**TASK MATERIAL**

***

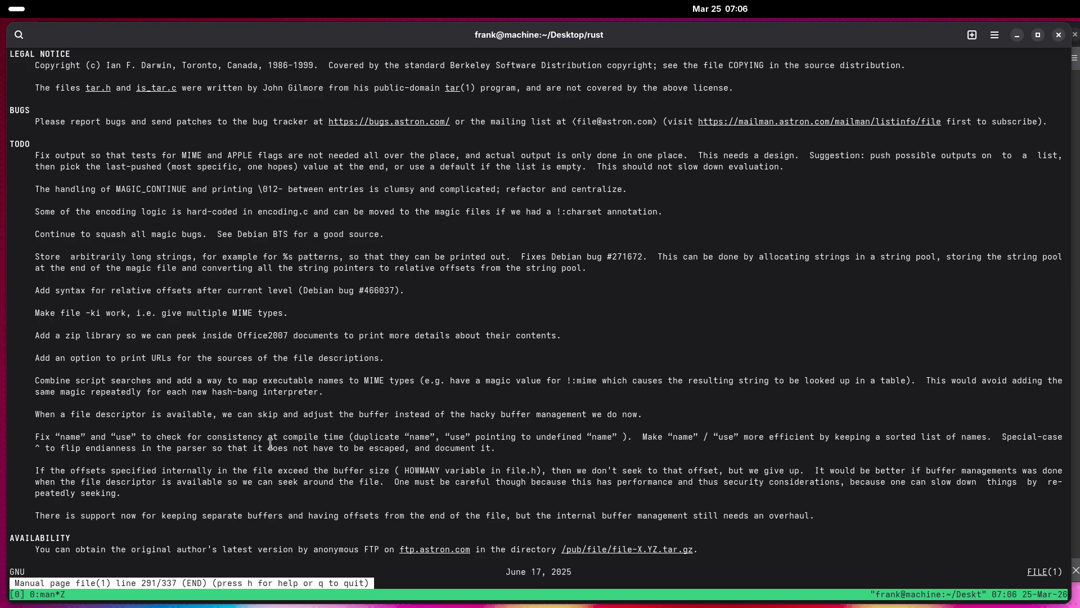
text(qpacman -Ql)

***

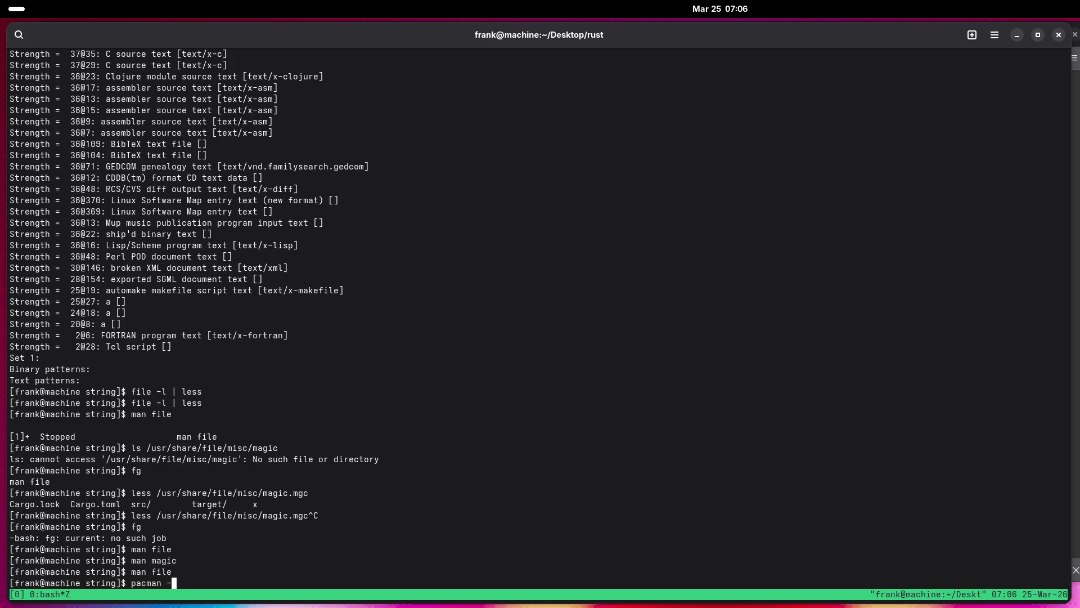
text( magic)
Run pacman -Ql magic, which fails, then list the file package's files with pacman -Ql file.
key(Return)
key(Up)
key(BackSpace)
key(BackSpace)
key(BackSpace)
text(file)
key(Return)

***

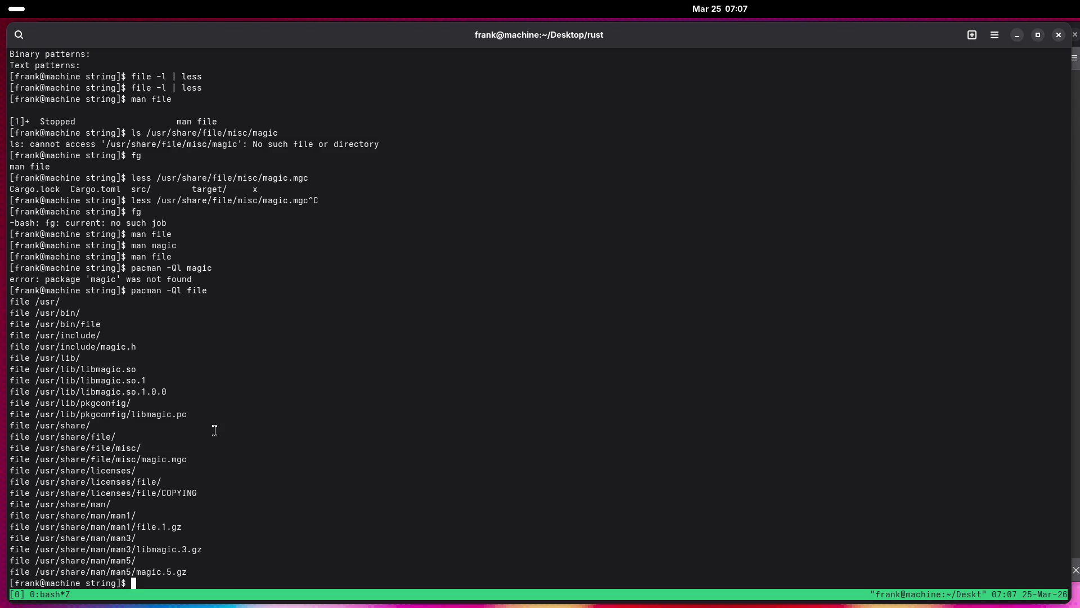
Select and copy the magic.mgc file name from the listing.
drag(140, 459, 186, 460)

***

**AIM OF THE TASK**
Each line of the data that holds "magic" should be reported.

**EXERCISE RESPONSE**
text( magic)
Run pacman -Ql magic, which fails, then list the file package's files with pacman -Ql file.
Select and copy the magic.mgc file name from the listing.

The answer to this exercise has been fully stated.